What is more, and in some ways, more terrifying, to a great degree they get away with it. Micah loses his priest and his silver idols. But, he might have thought when he reflected on it, “Well, into every life a little rain must fall.” But the Danites fall on unsuspecting Laish and not only take possession of prime property for themselves but set up Micah’s shrine with their own priest and settle happily into a more prosperous and comfortable life than they enjoyed before. No doubt they thought that Yahweh was looking down with favor on what they had done. The priest had told them that their journey had the Lord’s blessing and, sure enough, they attacked Laish and won a complete victory. Only many years later, many generations later indeed, would it become entirely clear that the Lord had departed from them, that he was displeased with them and what they had done, and that they were, in all of their prosperity, storing up wrath for themselves. Meantime, the people of Dan would have moved inexorably further and further from the Lord as citizens of the northern kingdom. They became like the members of so-called Christian churches that haven’t believed, preached, or practiced the gospel for generations and don’t have the ghost of an idea how utterly they have rejected the covenant of God and replaced it with a religion that, for all its Christian sound, is as unlike the true faith as the paganism of Canaan was unlike the covenant God revealed through Moses. So long as there remains this sense of success and prosperity why not believe that the Lord is blessing you and that he approves of your life?

Success as success is measured in this world is not necessarily the proof of anything. It may, in fact, be a sign of delayed but impending judgment, as it was in this case. God left his people to grow comfortable and complacent in their apostasy and their worldliness. It was, in fact, their death sentence and that of their children.

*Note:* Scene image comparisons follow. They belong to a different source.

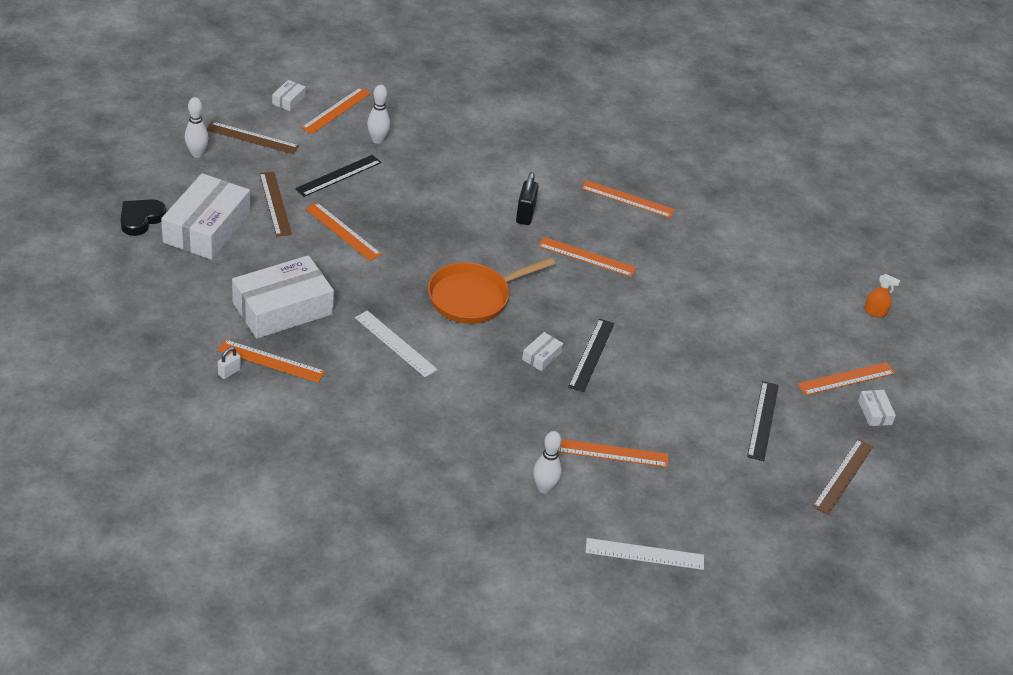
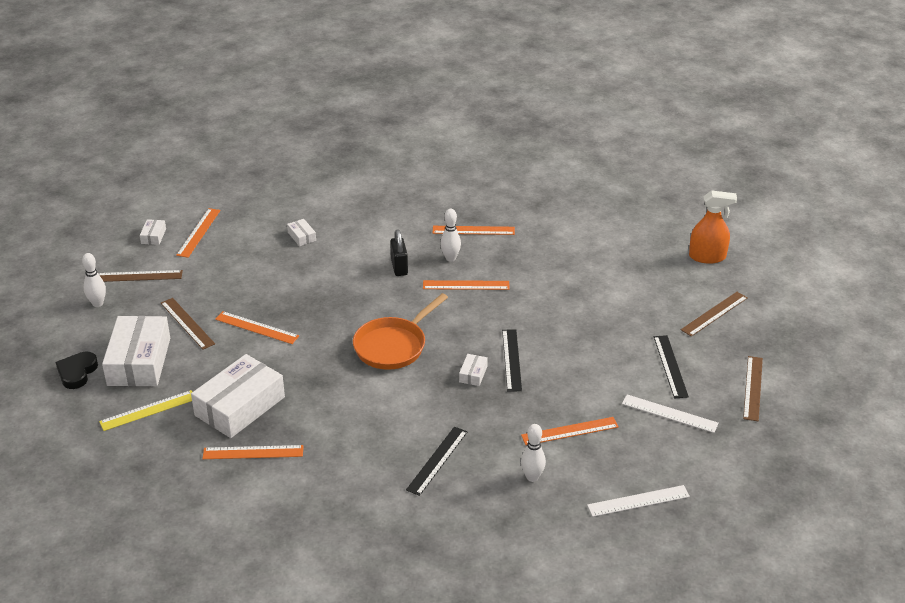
camera: 15 degrees left, 5 degrees down
(190, 282) = (148, 410): none -> yellow ruler
(229, 372) = (222, 473): white padlock -> none
(338, 175) = (229, 284): black ruler -> black ruler (437, 460)
(377, 140) = (246, 246): white bowling pin -> white bowling pin (450, 258)
(395, 343) = (349, 403): white ruler -> white ruler (669, 413)
(846, 379) = (714, 314): orange ruler -> brown ruler
(874, 412) = (749, 332): white box -> white box (302, 236)
(875, 312) = (707, 257): orange spray bottle -> orange spray bottle, size x1.90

We are given here a picture of a creeping apostasy. The words are still there but the substance has departed. Faith has become magic, redemption has become cultic manipulation. Obedience is no longer the glad surrender of one’s life in gratitude for the grace and mercy of God. It has been reduced to buying God’s favors as if Yahweh were a god like any other pagan deity. But there are still many similarities to the real faith that has been left behind. Worship is still being offered to Yahweh himself. Enough remains of the old faith to beguile them into thinking that the changes are all form and not substance, that they are still God’s people and that he will still treat them as such. But it is not so.

That is the message of the epilogue of the Book of Judges and the warning of the book. Appearances to the contrary this people had forsaken the Lord. Whatever they imagined, what they had lost by their betrayal of God’s covenant was his favor, his protection, and his salvation for themselves and their children. The fact that this warning is repeated so many, many times in the Bible; the fact that we are treated to lengthy narratives of this same apostasy occurring time and time again, is proof that we need to heed this warning, take it to heart, guard ourselves against the same thing happening to us. The world is always tempting; the Devil disguises himself as an angel of light. He has killed vast multitudes of people in the church by convincing them to adjust their religious ideas to conform to those of the culture round about. The last thing we are to think is that it couldn’t happen to us. And how will we know if it is happening; if we are in danger of making the same fatal error? This is how we will know. If we are not, as these people were not, still gladly, willingly, conscientiously living our lives in fidelity to the covenant the Lord has revealed in his Word.

It is precisely and only at those points where these men think and do what they were forbidden to think and do in Exodus, Leviticus, and Deuteronomy that we know they no longer have a living faith in God; they are no longer counting on a salvation the Lord had already provided for them; and they are no longer living their lives day by day and making their decisions in the way that the covenant law shows us grateful believers will always aspire to do.